I’d rule out B and C since authorization deals with permissions after login, and login is the whole process, not just the ID/password check. So it’s really between A and D, but validation feels too basic for identity confirmation.

D imo, authentication is the precise step where the system confirms your ID matches the password, while login is broader and authorization is about permissions after that.

A imo, because when you provide a user ID and password, the system first has to check if those inputs are valid before even trying to confirm your identity. Authentication is about confirming who you are after that, but the primary function here starts with validating the credentials themselves. Without validation, authentication can’t happen properly. So while authentication is important, validation feels like the essential first step in this context.

D/C? I see authentication as the key step since it’s about verifying the user’s identity, while login is more like the whole process including authentication and session start.

A vs D? Validation (A) might seem like checking credentials quickly, but it’s really just ensuring the input looks right, not confirming identity. Authentication (D) is the actual process where the system verifies the user ID and password match what's stored. So, even if login sounds tempting as the overall process, the primary IAM function when providing credentials is authentication.

A imo, validation is more about checking if the input format is correct, but it doesn’t confirm who the user really is. Authentication actually confirms identity with those credentials, so D still makes the most sense here.

Think about it this way: authentication confirms identity, so D.
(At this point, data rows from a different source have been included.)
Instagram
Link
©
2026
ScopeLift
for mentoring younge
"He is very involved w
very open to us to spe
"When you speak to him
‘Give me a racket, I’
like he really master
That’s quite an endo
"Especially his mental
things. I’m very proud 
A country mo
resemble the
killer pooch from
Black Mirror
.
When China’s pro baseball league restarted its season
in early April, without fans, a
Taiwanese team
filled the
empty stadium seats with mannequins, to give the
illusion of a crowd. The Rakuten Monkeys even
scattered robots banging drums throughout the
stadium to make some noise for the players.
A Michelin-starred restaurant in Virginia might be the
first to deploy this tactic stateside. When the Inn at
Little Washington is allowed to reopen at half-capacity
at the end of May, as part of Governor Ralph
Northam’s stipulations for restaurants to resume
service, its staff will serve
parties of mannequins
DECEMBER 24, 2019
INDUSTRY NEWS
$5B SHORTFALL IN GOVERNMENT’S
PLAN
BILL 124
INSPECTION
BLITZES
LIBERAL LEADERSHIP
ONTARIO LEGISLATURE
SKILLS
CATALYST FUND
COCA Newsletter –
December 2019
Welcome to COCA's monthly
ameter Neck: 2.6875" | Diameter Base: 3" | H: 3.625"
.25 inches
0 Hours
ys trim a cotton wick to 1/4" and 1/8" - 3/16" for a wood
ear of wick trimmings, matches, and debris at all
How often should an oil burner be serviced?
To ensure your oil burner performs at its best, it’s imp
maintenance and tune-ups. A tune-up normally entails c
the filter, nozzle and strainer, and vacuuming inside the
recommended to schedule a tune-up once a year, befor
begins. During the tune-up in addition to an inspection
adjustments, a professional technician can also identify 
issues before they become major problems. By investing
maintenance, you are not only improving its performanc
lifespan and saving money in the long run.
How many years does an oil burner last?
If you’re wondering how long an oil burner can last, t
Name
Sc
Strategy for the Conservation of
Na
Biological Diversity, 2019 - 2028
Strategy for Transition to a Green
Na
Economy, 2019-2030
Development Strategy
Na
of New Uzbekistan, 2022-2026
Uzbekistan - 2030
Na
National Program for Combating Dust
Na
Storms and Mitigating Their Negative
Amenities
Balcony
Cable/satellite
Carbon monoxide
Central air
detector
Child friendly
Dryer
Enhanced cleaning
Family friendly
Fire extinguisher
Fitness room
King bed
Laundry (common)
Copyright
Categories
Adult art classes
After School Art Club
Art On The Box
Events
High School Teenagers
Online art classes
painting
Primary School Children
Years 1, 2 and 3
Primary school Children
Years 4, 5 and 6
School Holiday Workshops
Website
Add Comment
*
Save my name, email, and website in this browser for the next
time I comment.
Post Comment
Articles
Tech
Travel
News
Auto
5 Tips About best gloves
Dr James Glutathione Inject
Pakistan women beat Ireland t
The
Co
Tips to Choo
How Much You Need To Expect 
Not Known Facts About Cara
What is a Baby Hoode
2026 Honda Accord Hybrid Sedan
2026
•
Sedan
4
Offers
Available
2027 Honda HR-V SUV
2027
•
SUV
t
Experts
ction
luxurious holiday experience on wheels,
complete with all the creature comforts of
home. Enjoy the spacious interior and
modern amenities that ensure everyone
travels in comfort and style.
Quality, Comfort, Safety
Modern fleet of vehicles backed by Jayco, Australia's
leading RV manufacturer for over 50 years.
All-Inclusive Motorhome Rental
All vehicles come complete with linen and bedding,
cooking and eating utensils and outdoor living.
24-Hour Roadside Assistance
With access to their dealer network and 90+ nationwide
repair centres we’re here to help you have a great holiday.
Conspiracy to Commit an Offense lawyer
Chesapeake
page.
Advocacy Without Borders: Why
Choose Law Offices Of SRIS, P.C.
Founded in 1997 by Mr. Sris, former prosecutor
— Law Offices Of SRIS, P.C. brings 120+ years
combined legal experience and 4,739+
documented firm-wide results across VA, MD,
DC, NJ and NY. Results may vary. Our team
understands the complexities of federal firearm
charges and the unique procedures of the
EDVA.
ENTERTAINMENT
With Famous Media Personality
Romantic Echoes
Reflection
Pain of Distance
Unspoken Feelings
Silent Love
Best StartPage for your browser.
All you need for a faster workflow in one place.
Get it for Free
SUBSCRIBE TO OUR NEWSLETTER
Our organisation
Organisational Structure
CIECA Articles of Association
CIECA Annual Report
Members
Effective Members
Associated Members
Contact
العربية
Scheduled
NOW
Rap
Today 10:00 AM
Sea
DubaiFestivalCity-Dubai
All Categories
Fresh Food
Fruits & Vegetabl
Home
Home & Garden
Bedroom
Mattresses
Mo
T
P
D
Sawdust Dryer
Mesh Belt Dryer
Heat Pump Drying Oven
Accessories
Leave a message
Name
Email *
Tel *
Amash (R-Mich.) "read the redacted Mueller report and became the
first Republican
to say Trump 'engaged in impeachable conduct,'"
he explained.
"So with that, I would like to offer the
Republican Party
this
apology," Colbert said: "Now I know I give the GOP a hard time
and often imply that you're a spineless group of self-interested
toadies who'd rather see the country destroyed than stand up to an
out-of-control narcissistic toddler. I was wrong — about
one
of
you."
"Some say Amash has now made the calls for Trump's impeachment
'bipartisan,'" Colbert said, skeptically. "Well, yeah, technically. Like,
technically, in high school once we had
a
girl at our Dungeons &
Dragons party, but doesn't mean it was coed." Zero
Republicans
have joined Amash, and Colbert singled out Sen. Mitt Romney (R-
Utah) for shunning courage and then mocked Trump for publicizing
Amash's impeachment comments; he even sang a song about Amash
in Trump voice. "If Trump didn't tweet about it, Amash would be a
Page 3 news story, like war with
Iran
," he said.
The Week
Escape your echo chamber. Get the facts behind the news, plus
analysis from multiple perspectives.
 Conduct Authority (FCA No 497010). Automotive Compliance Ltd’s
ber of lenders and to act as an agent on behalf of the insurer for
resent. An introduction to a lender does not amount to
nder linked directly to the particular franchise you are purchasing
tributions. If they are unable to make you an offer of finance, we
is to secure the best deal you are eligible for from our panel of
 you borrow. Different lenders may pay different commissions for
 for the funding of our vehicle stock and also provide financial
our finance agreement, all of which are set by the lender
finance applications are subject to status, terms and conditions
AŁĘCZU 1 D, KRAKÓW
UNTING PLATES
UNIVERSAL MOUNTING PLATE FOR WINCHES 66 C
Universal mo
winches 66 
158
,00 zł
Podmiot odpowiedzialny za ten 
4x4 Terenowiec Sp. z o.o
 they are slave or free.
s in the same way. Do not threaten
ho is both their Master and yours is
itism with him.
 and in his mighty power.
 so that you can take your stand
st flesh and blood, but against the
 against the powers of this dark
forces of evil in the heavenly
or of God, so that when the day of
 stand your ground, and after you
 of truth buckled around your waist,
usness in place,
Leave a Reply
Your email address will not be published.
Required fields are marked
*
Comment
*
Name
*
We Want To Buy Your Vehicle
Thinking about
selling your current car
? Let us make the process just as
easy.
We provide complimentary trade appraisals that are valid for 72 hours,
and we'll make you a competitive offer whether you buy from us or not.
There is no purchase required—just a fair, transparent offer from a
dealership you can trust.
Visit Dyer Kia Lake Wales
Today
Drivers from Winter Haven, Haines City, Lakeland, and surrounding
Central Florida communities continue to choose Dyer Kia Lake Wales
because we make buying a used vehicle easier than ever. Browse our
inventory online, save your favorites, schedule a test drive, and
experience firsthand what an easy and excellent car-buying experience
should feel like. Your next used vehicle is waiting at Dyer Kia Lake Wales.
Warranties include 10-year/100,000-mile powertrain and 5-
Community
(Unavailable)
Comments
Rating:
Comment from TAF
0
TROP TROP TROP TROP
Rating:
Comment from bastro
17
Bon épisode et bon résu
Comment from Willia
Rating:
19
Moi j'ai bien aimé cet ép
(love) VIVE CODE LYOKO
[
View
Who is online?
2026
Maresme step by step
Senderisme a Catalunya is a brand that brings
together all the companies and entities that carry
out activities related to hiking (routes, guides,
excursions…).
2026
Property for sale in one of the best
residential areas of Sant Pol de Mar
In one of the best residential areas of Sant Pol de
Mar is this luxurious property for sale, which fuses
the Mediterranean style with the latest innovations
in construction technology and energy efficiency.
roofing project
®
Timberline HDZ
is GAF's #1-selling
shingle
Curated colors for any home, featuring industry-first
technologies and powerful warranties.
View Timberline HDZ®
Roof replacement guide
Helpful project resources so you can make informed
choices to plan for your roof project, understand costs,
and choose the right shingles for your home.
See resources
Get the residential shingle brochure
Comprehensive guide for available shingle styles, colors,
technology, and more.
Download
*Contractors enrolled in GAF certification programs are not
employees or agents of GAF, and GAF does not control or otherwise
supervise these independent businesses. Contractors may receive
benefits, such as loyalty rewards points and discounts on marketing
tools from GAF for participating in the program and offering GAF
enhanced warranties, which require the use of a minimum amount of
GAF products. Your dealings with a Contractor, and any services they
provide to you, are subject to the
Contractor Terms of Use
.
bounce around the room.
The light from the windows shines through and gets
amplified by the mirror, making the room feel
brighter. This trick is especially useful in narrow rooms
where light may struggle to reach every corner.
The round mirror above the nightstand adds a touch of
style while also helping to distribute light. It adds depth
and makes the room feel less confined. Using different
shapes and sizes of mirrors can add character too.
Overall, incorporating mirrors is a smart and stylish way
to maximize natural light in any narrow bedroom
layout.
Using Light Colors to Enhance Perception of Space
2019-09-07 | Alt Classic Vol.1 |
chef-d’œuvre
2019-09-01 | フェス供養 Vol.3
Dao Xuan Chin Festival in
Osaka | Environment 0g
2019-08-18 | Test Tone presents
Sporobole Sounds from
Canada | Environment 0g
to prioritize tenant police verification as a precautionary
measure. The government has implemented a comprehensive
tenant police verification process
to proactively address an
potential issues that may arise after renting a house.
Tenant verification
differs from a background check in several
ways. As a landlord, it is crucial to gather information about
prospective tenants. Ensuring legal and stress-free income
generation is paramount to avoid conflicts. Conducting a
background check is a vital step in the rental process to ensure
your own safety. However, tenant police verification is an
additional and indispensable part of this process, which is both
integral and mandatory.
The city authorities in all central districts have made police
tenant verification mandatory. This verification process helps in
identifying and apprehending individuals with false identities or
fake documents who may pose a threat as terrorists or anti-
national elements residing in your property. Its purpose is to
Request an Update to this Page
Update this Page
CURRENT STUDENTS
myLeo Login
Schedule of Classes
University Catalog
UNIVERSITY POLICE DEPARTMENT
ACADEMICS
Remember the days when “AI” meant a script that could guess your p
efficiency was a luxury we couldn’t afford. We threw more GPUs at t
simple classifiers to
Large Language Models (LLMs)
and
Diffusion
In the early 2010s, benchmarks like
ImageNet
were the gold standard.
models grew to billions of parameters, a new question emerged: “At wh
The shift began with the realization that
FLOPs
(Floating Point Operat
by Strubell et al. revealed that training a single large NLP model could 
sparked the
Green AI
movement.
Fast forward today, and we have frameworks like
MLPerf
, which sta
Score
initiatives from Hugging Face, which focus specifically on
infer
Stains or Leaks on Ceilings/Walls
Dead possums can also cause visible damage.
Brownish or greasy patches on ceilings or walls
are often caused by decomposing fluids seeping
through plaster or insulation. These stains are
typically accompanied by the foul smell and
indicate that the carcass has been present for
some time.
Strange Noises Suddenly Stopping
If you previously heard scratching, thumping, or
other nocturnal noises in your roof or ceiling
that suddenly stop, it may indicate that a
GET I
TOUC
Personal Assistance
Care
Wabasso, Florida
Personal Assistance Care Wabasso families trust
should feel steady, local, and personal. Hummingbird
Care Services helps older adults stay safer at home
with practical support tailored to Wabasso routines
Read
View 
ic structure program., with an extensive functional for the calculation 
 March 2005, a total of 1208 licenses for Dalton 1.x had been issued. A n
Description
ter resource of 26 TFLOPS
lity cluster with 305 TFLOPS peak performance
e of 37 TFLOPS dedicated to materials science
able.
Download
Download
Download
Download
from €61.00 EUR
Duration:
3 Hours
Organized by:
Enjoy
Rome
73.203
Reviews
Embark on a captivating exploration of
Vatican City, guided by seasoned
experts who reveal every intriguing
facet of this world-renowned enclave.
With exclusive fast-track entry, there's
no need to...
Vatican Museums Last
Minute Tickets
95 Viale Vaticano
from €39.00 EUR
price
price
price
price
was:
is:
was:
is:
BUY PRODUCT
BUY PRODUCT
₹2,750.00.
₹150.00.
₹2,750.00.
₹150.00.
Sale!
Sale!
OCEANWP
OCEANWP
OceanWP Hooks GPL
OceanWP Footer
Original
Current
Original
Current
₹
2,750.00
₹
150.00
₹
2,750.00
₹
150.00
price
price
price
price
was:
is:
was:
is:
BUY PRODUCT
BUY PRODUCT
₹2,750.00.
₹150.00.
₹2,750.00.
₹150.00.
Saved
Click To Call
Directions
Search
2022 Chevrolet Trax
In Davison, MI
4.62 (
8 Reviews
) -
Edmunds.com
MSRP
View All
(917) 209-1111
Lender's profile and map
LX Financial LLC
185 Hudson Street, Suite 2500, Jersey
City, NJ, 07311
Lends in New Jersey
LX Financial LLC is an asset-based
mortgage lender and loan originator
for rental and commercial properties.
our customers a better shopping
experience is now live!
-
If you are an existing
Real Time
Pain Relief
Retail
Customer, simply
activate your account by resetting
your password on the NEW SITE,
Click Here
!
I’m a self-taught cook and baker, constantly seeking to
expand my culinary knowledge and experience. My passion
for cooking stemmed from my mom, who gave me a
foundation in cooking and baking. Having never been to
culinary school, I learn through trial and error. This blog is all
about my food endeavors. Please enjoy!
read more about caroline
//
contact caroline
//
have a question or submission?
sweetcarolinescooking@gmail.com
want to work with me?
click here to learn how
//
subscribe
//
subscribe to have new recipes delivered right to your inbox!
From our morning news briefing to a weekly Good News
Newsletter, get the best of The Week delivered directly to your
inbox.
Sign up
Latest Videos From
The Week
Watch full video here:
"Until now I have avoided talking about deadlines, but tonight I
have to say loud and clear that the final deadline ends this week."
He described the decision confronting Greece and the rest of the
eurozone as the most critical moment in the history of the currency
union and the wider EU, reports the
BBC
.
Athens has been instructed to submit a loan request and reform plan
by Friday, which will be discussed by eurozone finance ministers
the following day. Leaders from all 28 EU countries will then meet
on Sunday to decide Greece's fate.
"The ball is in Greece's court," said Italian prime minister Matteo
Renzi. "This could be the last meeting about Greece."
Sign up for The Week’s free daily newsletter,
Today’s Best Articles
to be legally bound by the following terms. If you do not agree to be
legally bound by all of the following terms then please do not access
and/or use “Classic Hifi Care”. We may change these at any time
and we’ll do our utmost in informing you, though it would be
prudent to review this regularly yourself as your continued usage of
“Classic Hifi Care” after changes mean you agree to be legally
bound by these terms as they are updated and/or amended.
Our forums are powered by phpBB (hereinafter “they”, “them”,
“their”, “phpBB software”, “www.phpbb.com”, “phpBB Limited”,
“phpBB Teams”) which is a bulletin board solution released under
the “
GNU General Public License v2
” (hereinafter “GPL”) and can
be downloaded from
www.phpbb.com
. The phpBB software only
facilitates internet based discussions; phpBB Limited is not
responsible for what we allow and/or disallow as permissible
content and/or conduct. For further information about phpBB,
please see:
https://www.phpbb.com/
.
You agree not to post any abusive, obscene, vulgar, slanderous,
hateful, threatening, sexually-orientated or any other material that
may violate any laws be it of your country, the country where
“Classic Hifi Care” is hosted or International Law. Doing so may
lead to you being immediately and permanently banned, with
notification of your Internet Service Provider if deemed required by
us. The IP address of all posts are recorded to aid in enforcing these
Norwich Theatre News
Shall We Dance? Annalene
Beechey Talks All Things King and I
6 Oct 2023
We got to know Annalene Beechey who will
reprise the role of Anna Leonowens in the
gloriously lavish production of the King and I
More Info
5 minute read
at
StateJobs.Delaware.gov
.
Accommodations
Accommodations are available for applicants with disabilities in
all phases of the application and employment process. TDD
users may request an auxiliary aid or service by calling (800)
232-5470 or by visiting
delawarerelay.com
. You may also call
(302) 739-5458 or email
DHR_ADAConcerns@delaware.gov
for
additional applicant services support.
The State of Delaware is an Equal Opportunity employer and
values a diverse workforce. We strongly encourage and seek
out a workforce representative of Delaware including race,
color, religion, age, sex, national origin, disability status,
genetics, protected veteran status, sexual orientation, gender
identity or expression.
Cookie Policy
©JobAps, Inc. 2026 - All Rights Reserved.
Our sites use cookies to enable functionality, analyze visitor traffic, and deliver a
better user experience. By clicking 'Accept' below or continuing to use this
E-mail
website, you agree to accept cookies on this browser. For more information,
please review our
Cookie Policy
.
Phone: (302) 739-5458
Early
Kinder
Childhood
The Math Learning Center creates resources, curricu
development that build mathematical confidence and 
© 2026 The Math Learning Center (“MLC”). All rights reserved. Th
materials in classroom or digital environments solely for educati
D, since authorization decides what you can access after authentication.

Option D makes the most sense here because authentication is the actual process of verifying who you are using credentials like a user ID and password. Login is just the act of submitting those credentials, which doesn’t guarantee identity confirmation by itself. Authorization (B) happens after authentication, deciding what you can do once identity is established. Validation (A) is more about checking if input meets certain rules, not about proving identity. So primary function when giving user ID and password is definitely authentication.

D vs C — authentication confirms identity; login is just the step of entering credentials.

D/C? Authentication is definitely about confirming identity using credentials like user ID and password, but login is the actual action of entering those credentials to access the system. Validation feels off because it’s more about checking input format. Authorization comes after authentication, so not primary here. So, it’s really about whether the question wants the process (authentication) or the act (login) itself. But since they say "PRIMARY identity and access management function," I’d go with authentication as the main concept behind verifying who you are.

A. I think validation fits better because when you enter a user ID and password, the system is basically checking if those credentials match what’s stored. Authentication sounds broader, like confirming your identity beyond just matching credentials. The question says “primary function,” and that’s really the matching step, which is validation.

Maybe A since validation is the step where you actually check if the user ID and password match the stored data. Authentication is broader, but validation is the key function with those credentials.

I get why some say A for validation since you do check the credentials, but validation feels more like a subset of what happens during authentication. Authentication is the broader process that confirms who you are by verifying user ID and password, so it seems like the main function here. C and B don’t fit as well since login is the action, not the function, and authorization is what happens after identity is confirmed. Does the question mean the function behind the scenes or just the basic step users do? That could change things a bit.

Maybe A, since validation checks if credentials are correct before access.

D. Authentication seems like the main function when you provide a user ID and password, right?